-- Start EXCERPT --

The European Union, which had in previous years introduced a resolution on Chechnya at the U.N. Commission on Human Rights, has declined to do so at this year’s Commission, which is now in session.

“It is astounding that the European Union has decided to take no action on Chechnya at the Commission,” said Rachel Denber, acting executive director of Human Rights Watch’s Europe and Central Asia Division. “To look the other way while crimes against humanity are being committed is unconscionable.”

Under international law, a widespread and systematic pattern of enforced disappearances constitutes a crime against humanity—an act that outrages the conscience of humankind. Any state may prosecute the perpetrators of such crimes, including responsible government officials and heads of states.

“Thousands of people have ‘disappeared’ in Chechnya since 1999, with the full knowledge of the Russian authorities,” Denber said. “Witnesses now tell us that the atmosphere of utter arbitrariness and intimidation is ‘worse than a war.’”

The 57-page briefing paper documents several dozen new cases of “disappearances” based on Human Rights Watch’s recent research mission to Chechnya. Most occurred in the past months, as the Russian government claimed to the international community that the situation in Chechnya was steadily normalizing.

“‘Disappearances’ are a signature abuse in the six-year conflict in Chechnya,” said Denber. “The Commission on Human Rights must adopt a strong resolution to send the message that Russia’s continuing practice of ‘disappearances’ will have consequences.”

Local human rights groups estimate that between 3,000 and 5,000 people have “disappeared” since the beginning of the conflict in 1999. Russian governmental statistics put the figure at 2,090 persons. All of these people are either civilians or otherwise unarmed when taken into custody. Russian authorities deny all responsibility for their fate or whereabouts.

Human Rights Watch said that the vast majority of the “disappearances” are perpetrated by government agents—either Russian federal forces or, increasingly, local Chechen security forces who are ultimately subordinate to Russian authorities. In the last five years law enforcement agencies have opened more than 1,800 criminal investigations into the “disappearances,” but not a single case has resulted in a conviction.

“The Russian government is fully aware of the scale of the problem,” said Denber. “It simply isn’t committed to bringing the perpetrators to justice. And this perpetuates the cycle of abuse.”

Among the victims whose cases are detailed in the briefing paper are:

  • Twenty-two-year-old student Adam Demelkhanov and forty-four-year-old carpenter Badrudin Kantaev, both detained by federal forces in the village of Starye Atagi on the night of November 7, 2004. Holding the families at gunpoint, the soldiers drove both men away in armored personnel carriers. The two men have not been seen or heard from since then, despite their families’ tireless efforts to find them.

-- End EXCERPT --
-- Start DATA SUPPLIED --

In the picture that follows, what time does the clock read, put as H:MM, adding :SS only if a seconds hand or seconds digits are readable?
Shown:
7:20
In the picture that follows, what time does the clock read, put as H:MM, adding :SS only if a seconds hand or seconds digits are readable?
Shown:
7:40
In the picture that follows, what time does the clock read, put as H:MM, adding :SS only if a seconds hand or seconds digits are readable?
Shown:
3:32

-- End DATA SUPPLIED --
-- Start DATA SUPPLIED --

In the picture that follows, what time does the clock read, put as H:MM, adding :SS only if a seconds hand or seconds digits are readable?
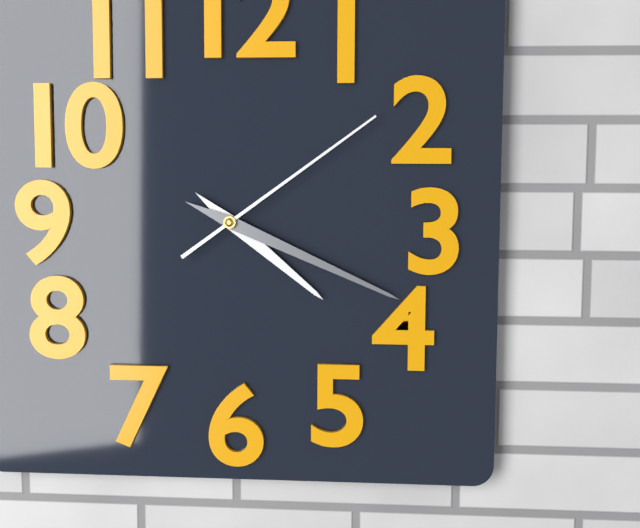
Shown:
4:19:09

-- End DATA SUPPLIED --

- WHAT IS BEING ASKED -
In the text on disappearances in Chechnya, what figure do Russian governmental statistics give for the number of people who have "disappeared"? The items have nothing to do with what follows.

- COMPLETE OUTPUT -
Russian governmental statistics put the figure at 2,090 persons.